Exactly as they stand, set down the following records once more.

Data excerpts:
Segment Open

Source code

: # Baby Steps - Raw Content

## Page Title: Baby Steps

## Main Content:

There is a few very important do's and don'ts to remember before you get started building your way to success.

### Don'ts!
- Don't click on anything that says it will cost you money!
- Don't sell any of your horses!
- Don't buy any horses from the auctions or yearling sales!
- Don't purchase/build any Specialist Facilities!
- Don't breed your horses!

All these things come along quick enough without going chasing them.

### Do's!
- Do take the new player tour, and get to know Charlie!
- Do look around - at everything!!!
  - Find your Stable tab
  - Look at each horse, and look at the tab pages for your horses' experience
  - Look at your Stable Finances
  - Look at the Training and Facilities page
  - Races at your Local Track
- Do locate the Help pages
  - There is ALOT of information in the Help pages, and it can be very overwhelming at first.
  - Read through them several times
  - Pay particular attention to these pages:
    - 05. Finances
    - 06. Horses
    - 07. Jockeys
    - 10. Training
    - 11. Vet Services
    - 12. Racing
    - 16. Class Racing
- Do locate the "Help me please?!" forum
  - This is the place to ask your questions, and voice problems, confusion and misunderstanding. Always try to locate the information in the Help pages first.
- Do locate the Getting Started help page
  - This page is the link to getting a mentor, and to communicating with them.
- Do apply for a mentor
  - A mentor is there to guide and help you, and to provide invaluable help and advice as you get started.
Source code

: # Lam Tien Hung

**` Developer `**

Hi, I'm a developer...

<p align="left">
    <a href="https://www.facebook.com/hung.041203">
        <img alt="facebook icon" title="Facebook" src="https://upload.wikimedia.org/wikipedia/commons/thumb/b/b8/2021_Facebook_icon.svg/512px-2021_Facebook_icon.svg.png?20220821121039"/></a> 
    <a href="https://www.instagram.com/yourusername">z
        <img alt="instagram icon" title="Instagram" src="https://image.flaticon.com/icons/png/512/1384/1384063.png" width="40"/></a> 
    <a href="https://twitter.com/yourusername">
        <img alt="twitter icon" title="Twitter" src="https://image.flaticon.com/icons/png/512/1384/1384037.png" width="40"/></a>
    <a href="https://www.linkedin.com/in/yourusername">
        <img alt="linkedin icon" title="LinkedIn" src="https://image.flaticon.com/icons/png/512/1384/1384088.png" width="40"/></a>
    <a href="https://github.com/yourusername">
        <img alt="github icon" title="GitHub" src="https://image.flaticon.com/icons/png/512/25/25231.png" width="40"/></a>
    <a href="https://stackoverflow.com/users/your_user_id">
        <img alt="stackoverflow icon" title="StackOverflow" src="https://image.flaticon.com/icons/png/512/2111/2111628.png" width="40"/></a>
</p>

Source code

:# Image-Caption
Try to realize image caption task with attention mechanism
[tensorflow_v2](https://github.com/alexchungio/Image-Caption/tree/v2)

Segment Closed

SOLUTION TO THIS TASK:
Source code

: # Baby Steps - Raw Content

## Page Title: Baby Steps

## Main Content:

There is a few very important do's and don'ts to remember before you get started building your way to success.

### Don'ts!
- Don't click on anything that says it will cost you money!
- Don't sell any of your horses!
- Don't buy any horses from the auctions or yearling sales!
- Don't purchase/build any Specialist Facilities!
- Don't breed your horses!

All these things come along quick enough without going chasing them.

### Do's!
- Do take the new player tour, and get to know Charlie!
- Do look around - at everything!!!
  - Find your Stable tab
  - Look at each horse, and look at the tab pages for your horses' experience
  - Look at your Stable Finances
  - Look at the Training and Facilities page
  - Races at your Local Track
- Do locate the Help pages
  - There is ALOT of information in the Help pages, and it can be very overwhelming at first.
  - Read through them several times
  - Pay particular attention to these pages:
    - 05. Finances
    - 06. Horses
    - 07. Jockeys
    - 10. Training
    - 11. Vet Services
    - 12. Racing
    - 16. Class Racing
- Do locate the "Help me please?!" forum
  - This is the place to ask your questions, and voice problems, confusion and misunderstanding. Always try to locate the information in the Help pages first.
- Do locate the Getting Started help page
  - This page is the link to getting a mentor, and to communicating with them.
- Do apply for a mentor
  - A mentor is there to guide and help you, and to provide invaluable help and advice as you get started.
Source code

: # Lam Tien Hung

**` Developer `**

Hi, I'm a developer...

<p align="left">
    <a href="https://www.facebook.com/hung.041203">
        <img alt="facebook icon" title="Facebook" src="https://upload.wikimedia.org/wikipedia/commons/thumb/b/b8/2021_Facebook_icon.svg/512px-2021_Facebook_icon.svg.png?20220821121039"/></a> 
    <a href="https://www.instagram.com/yourusername">z
        <img alt="instagram icon" title="Instagram" src="https://image.flaticon.com/icons/png/512/1384/1384063.png" width="40"/></a> 
    <a href="https://twitter.com/yourusername">
        <img alt="twitter icon" title="Twitter" src="https://image.flaticon.com/icons/png/512/1384/1384037.png" width="40"/></a>
    <a href="https://www.linkedin.com/in/yourusername">
        <img alt="linkedin icon" title="LinkedIn" src="https://image.flaticon.com/icons/png/512/1384/1384088.png" width="40"/></a>
    <a href="https://github.com/yourusername">
        <img alt="github icon" title="GitHub" src="https://image.flaticon.com/icons/png/512/25/25231.png" width="40"/></a>
    <a href="https://stackoverflow.com/users/your_user_id">
        <img alt="stackoverflow icon" title="StackOverflow" src="https://image.flaticon.com/icons/png/512/2111/2111628.png" width="40"/></a>
</p>

Source code

:# Image-Caption
Try to realize image caption task with attention mechanism
[tensorflow_v2](https://github.com/alexchungio/Image-Caption/tree/v2)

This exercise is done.